My message to the Government today is crystal clear: let us get to a place where children like Aquira receive the same high-quality education as the children at Mount Vernon who proudly wear these ties. With political will and the support of hon. Members, as well as that of our constituents, that is not an unachievable aim, but one towards which we should all be proud to work.
At one point I was worried the debate would collapse early, given the rate at which we were getting through speeches, but we can always rely on certain Members—the hon. Member for Strangford (Jim Shannon) included—to pad things out.
In all seriousness, we had an excellent debate. I often say to my constituents back home in Glasgow that Westminster Hall is the place where I most enjoy being in Westminster. I am a Scottish nationalist politician, so I generally do not enjoy being in Westminster, but Westminster Hall is the safe space I come to. It is a place where we do consensus politics, and the House is at its best when we speak with one voice.
The Minister is right that there was only one bone of contention.
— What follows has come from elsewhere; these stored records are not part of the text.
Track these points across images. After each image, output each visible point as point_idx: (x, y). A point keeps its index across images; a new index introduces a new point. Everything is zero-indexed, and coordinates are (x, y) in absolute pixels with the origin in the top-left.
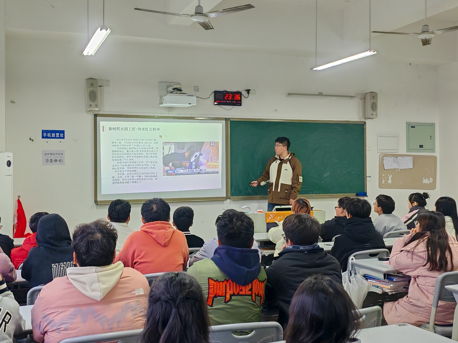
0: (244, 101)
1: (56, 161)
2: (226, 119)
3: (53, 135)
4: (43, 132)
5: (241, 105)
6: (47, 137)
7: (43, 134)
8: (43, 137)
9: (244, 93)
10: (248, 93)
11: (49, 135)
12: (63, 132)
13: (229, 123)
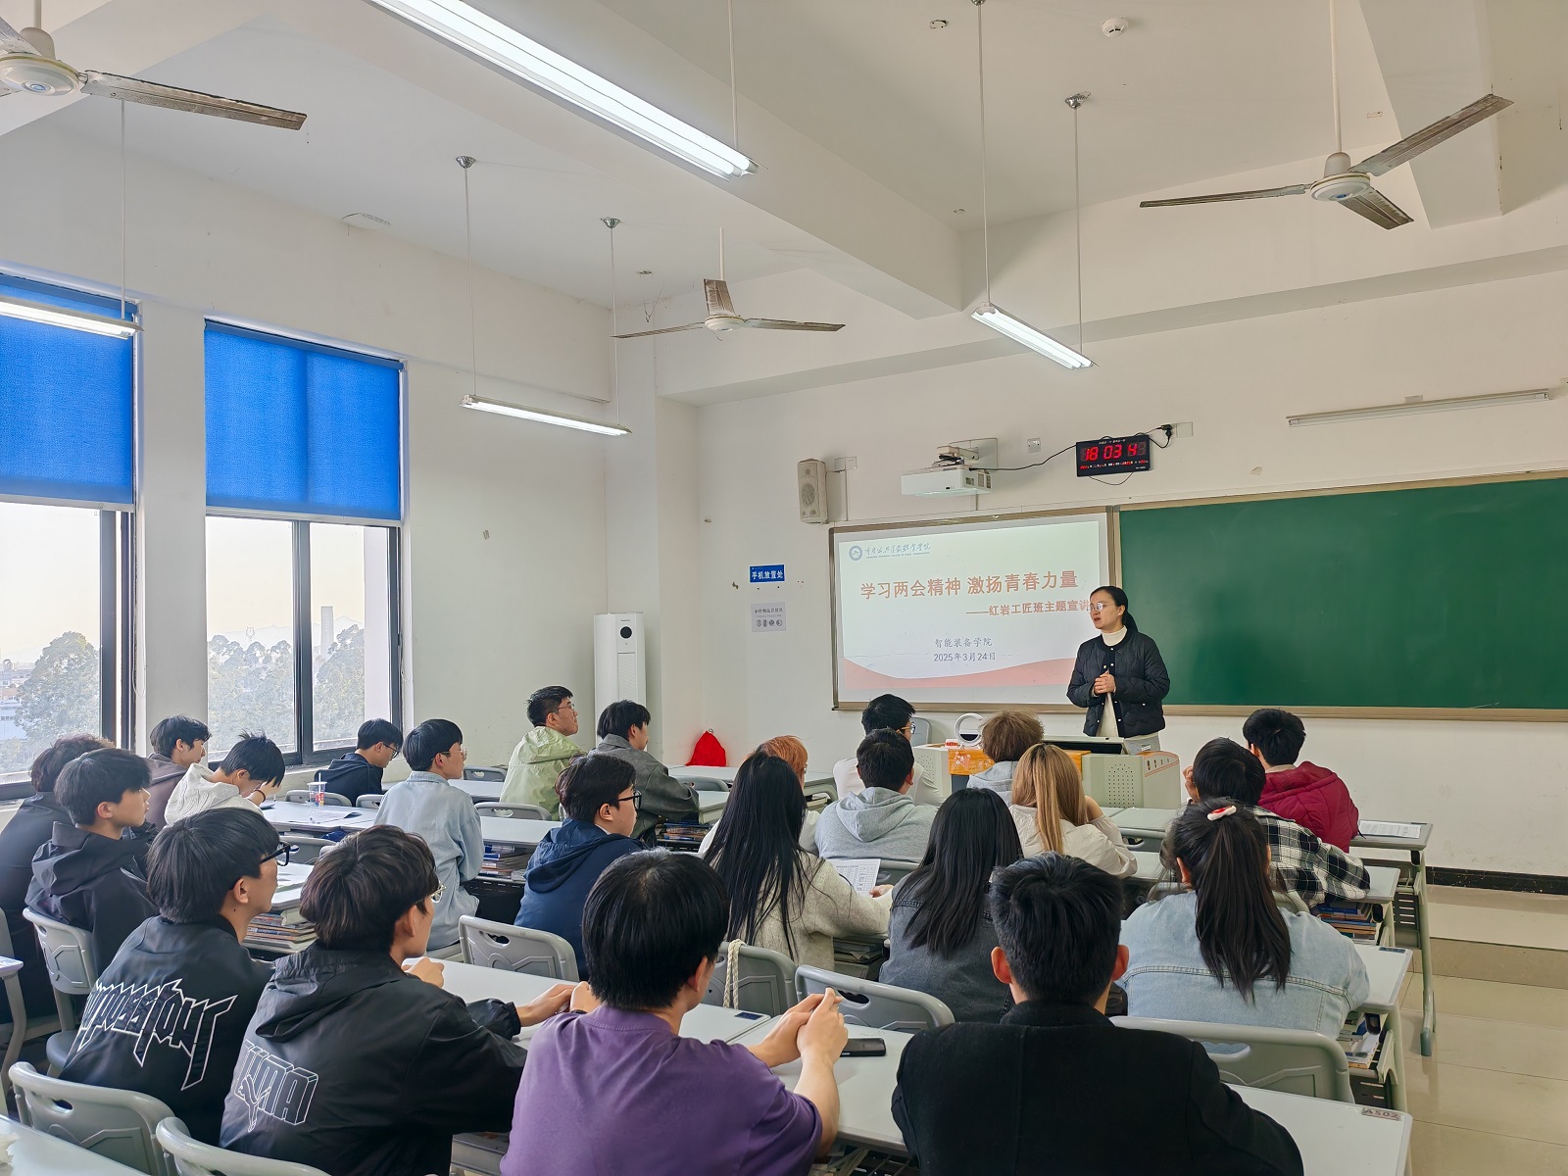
0: (1157, 454)
1: (772, 623)
2: (1109, 509)
3: (767, 574)
4: (753, 569)
5: (1148, 468)
6: (757, 580)
7: (751, 574)
8: (752, 580)
9: (1160, 436)
10: (1169, 434)
11: (760, 574)
12: (781, 568)
13: (1117, 515)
Well, perhaps there were two, if we count whether we should explain 0.7% to primary school pupils as 70p in £100 or 7p in a tenner, but the only real bone of contention was private involvement, on which there is perhaps more for us to talk about.
Debates like this are about ensuring that the House empowers the Minister to go to the Treasury and argue for further investment and resources. I think we did that very well. Much more can be done to move this agenda forward through the all-party parliamentary group on global education for all, which is chaired by the hon. Member for Liverpool, West Derby (Stephen Twigg), but given the consensus we heard today, I am confident that we can move forward. I am sure we all look forward to having many more debates like this one and much more of the open dialogue I have greatly appreciated this afternoon.
Question put and agreed to.
Resolved,
That this House has considered global education for the most marginalised.